No Tema 1182, o colegiado decidiu não ser possível excluir benefícios fiscais relacionados ao ICMS da base de cálculo IRPJ e CSLL, salvo quando atendidos os requisitos legais, especialmente os previstos no artigo 30 da Lei 12.973/2014, que exige apenas a exclusão da receita de subvenção do lucro real e o registro em reserva de lucros, sem impor condicionantes contábeis adicionais ou a necessidade de trânsito dos valores pela conta de resultado.
Em paralelo, o Supremo Tribunal Federal (STF) pautou para 25 de fevereiro a retomada do julgamento do RE 835818 (Tema 843), que trata da inclusão de créditos presumidos de ICMS na base de cálculo do PIS e da Cofins, com risco calculado em R$ 16,5 bilhões em caso de perda para a União.

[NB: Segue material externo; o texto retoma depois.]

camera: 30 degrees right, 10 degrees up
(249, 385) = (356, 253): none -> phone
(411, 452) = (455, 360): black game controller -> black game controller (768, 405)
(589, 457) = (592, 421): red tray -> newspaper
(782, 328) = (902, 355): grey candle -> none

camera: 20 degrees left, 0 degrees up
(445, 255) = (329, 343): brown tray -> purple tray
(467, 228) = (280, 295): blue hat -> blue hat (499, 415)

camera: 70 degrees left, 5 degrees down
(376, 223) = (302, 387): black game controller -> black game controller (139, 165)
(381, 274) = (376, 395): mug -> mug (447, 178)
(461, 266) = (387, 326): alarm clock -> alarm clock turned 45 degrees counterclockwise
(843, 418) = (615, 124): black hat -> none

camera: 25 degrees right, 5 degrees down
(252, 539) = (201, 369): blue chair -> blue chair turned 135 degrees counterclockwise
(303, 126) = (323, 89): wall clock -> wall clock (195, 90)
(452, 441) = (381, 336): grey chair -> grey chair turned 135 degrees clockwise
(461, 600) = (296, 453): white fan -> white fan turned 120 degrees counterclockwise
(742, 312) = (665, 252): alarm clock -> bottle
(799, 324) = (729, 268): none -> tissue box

Creditamento de ICMS sobre combustíveis usados em frota própria
Outro tema com forte impacto no setor produtivo trata do direito ao creditamento de ICMS na aquisição de combustíveis, lubrificantes, pneus e peças de reposição utilizados em frota própria, quando o transporte é atividade-meio da empresa. A Controvérsia 771 envolve a definição do que pode ser considerado insumo essencial, em oposição à categoria de bens de uso e consumo.
Embora tribunais estaduais, como o de Santa Catarina, tenham negado o crédito sob o argumento de que o transporte não é a atividade-fim do contribuinte, decisões recentes no STJ apontam tendência favorável às empresas. Em decisão monocrática proferida em maio de 2025 no AREsp 2860580/SC, o ministro Afrânio Vilela reconheceu o direito a créditos de ICMS para empresa cuja atividade principal era a industrialização e comercialização de produtos, e não o transporte de cargas.

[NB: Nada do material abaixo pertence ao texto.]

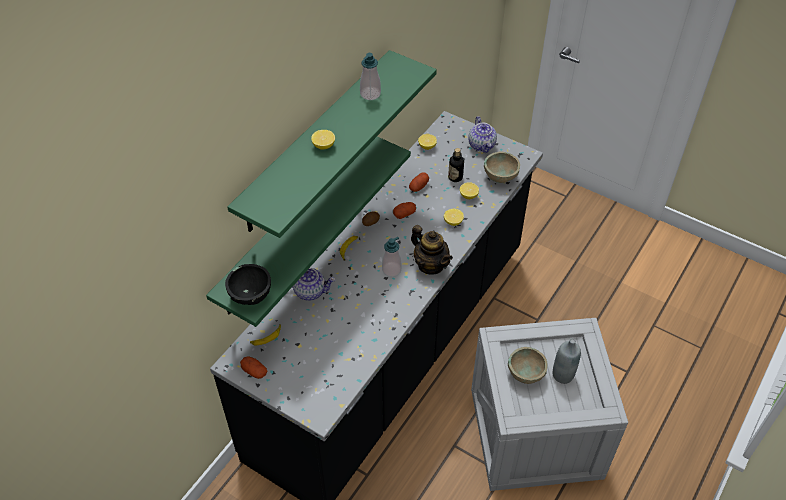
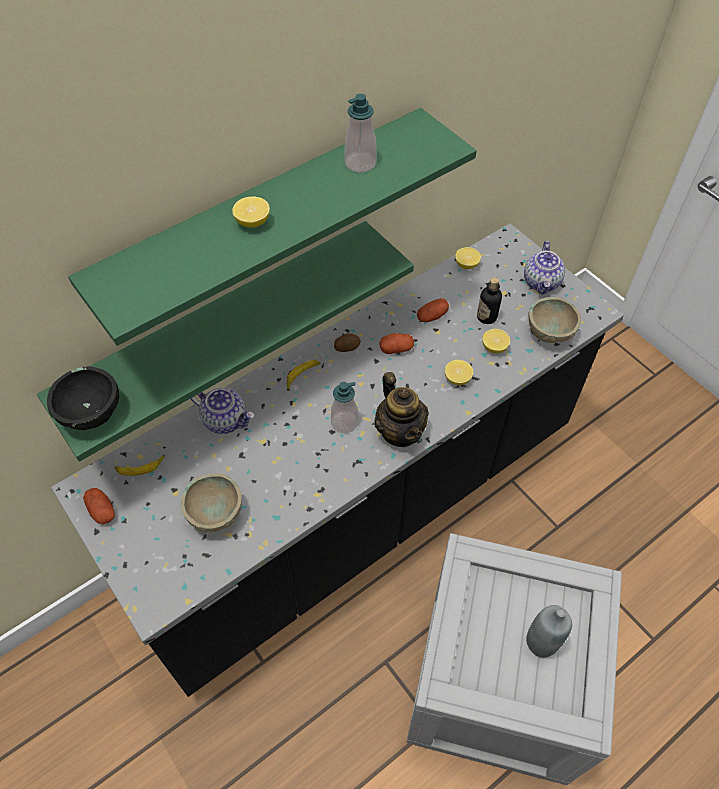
camera: 20 degrees right, 5 degrees up
(525, 373) = (489, 622): beige bowl -> beige bowl (216, 513)

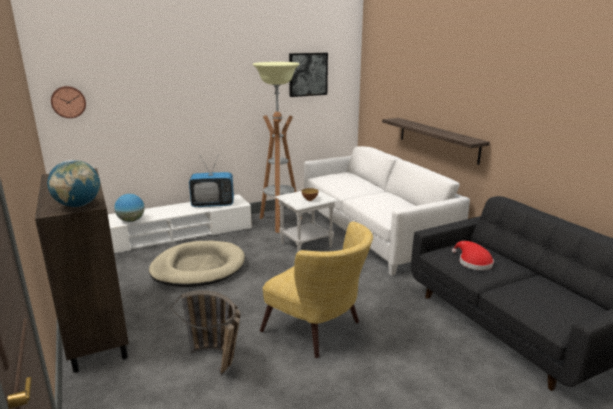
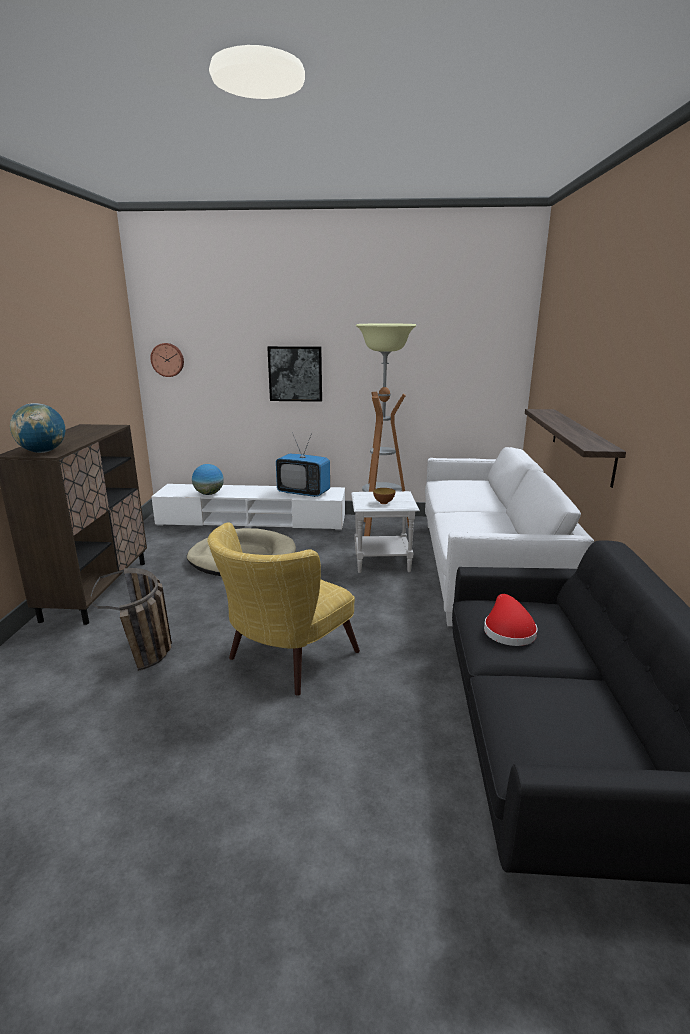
camera: 30 degrees right, 0 degrees up
(308, 74) = (450, 343): picture -> picture (295, 374)
(319, 330) = (283, 661): yellow armchair -> yellow armchair turned 60 degrees clockwise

Serviços odontológicos e alíquotas reduzidas de IRPJ e CSLL
O STJ avalia se serviços odontológicos podem ser equiparados a serviços hospitalares para fins de aplicação das alíquotas reduzidas de IRPJ e CSLL no lucro presumido.
O Tema 217 dos repetitivos fixou que o conceito de serviços hospitalares deve ser interpretado de forma objetiva, devendo ser consideradas apenas as atividades desenvolvidas pelos hospitais, excluindo consultas médicas comuns. Na atual controvérsia, os ministros devem definir o alcance do tema em relação às atividades odontológicas, delimitando se — e em que condições — tais serviços podem ser considerados hospitalares.

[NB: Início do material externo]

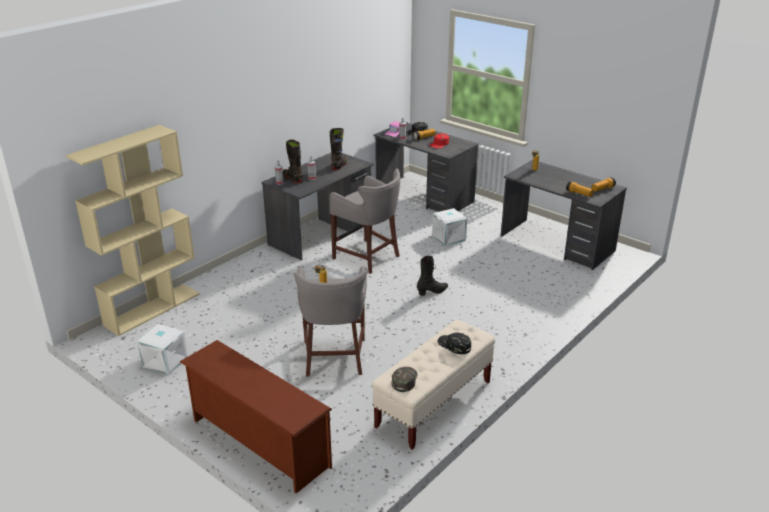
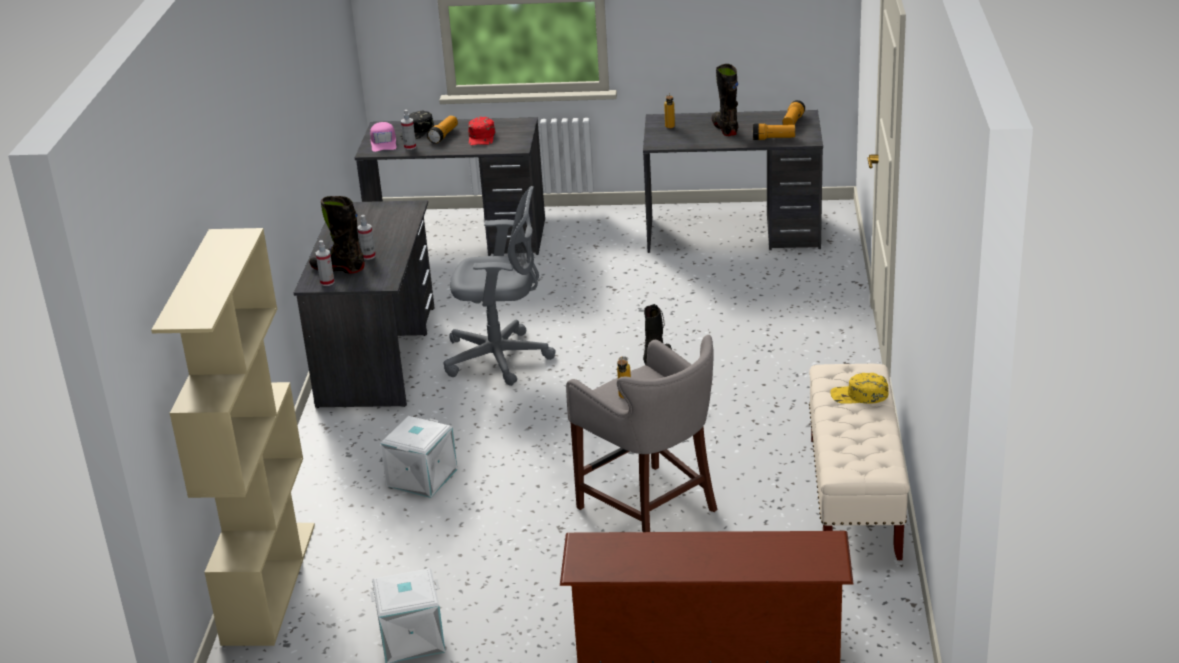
camera: 35 degrees left, 0 degrees up
(339, 165) = (380, 222): black boot -> black boot (725, 128)
(368, 257) = (502, 358): grey stool -> grey office chair
(404, 380) = (862, 462): green cap -> none
(448, 237) = (578, 283): white storage box -> white storage box (421, 477)
(454, 345) = (859, 395): black cap -> yellow cap

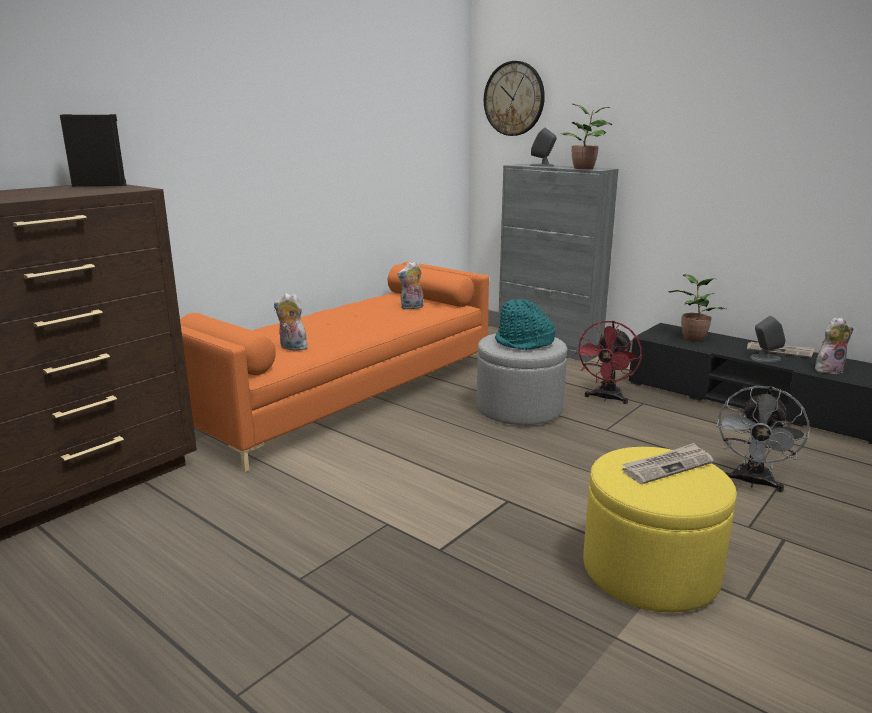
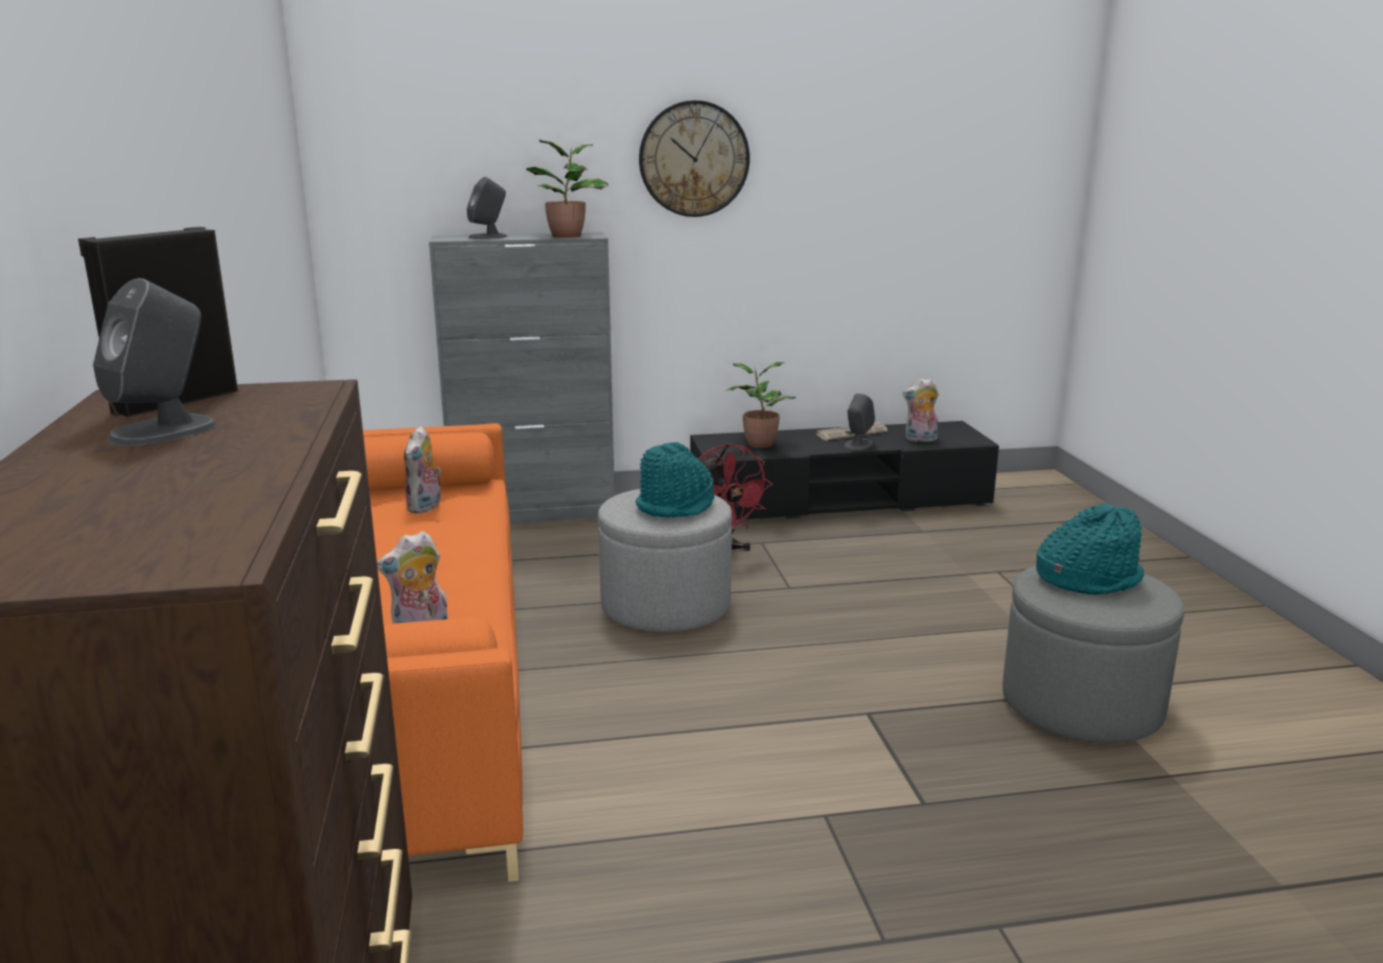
camera: 50 degrees left, 0 degrees up
(58, 190) = (165, 431): none -> grey speaker
(514, 99) = (396, 130): wall clock -> wall clock (694, 159)
(650, 571) = (1081, 704): yellow ottoman -> grey ottoman
(667, 466) = (1087, 578): newspaper -> turquoise hat
(752, 483) = (984, 582): grey fan -> none
(828, 369) = (920, 439): plush toy -> plush toy turned 120 degrees counterclockwise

Ademais, decisões monocráticas mais recentes das turmas da 1ª Seção indicam que procedimentos odontológicos que envolvam intervenções cirúrgicas podem se enquadrar nesse conceito, permitindo a tributação favorecida. Exemplos são o AREsp 2735489/PR, da 1ª Turma, e o AREsp 2830612/SP, da 2ª Turma.
A União se opõe à afetação do recurso, alegando ausência de requisitos de admissibilidade e caráter regional da Controvérsia 761, enquanto a PGR e o contribuinte defendem a seleção. A relatoria está com o ministro Teodoro Silva Santos.
Prescrição para compensação de créditos tributários
O colegiado também analisa a Controvérsia 756 sobre o prazo prescricional de cinco anos para compensação de créditos tributários reconhecidos judicialmente, previsto no artigo 168 do Código Tributário Nacional (CTN). A discussão envolve dois pontos centrais: se o prazo se refere ao início da compensação ou à sua conclusão integral, e se o pedido administrativo de habilitação do crédito suspende a prescrição.
A jurisprudência do STJ tem sido favorável aos contribuintes, no sentido de que basta iniciar a compensação dentro do prazo, e que o pedido de habilitação suspende a contagem prescricional. Apesar disso, a Fazenda Nacional busca fixar tese mais restritiva, exigindo a conclusão integral da compensação dentro do prazo. O tema está sob relatoria do ministro Teodoro Silva Santos.
Cofins-Importação e aeronaves
Por fim, está em discussão a incidência do adicional de 1% da Cofins-Importação sobre operações de importação e reimportação de aeronaves e suas partes e peças, conforme o artigo 8º da Lei 10865/2004. A relatoria é do ministro Gurgel de Faria. Neste ponto, a 1ª Seção do STJ já possui entendimento consolidado pela incidência do adicional, como decidido no EREsp 1926749/MG, de relatoria do ministro Afrânio Vilela. Mesmo assim, a multiplicidade de processos levou à seleção do recurso como representativo de Controvérsia 777.